Midmar Castle is a 16th-century castle in Aberdeenshire, Scotland, located 12 km west of Westhill and 3.5 km west of Echt. The castle was built for George Gordon of Midmar and Abergeldie between 1565 and 1575, and was constructed by the stonemason and architect George Bell. The castle is protected as a category A listed building.

==History==
The present structure was erected on the site of an earlier tower, destroyed by forces loyal to Mary, Queen of Scots, during her punitive expedition against the Earl of Huntly in 1562. This expedition culminated in the Battle of Corrichie at which George Gordon of Midmar fought. He was subsequently deprived of his lands, though they were restored in 1565, after which he employed George Bell to build a new castle. In 1594 the castle was attacked after the Battle of Glenlivet.

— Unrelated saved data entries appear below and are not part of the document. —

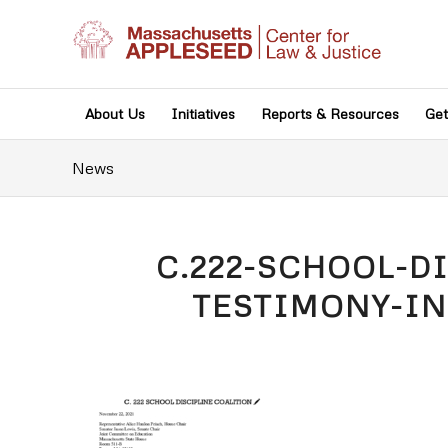
About Us
Initiatives
Reports & Resources
Get
News
C.222-SCHOOL-D
TESTIMONY-IN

Alexander Grant purchased Midmar in 1728 and renamed it Grantsfield. From 1730 the castle was remodelled inside and outside, and most of the present interiors date from this time. Repairs were carried out in 1840. From 1842 until 1977 the castle was uninhabited, though maintained, preserving the 18th-century rooms. Restoration began in 1977 and the castle has been a private residence since. It was sold in July 2011 to Tom Cross, former chief executive of Dana Petroleum, for £2.8 million.

The 16th- or 17th-century walled garden, with bee boles in the walls, is also a category A listed building, along with the 18th-century sundial.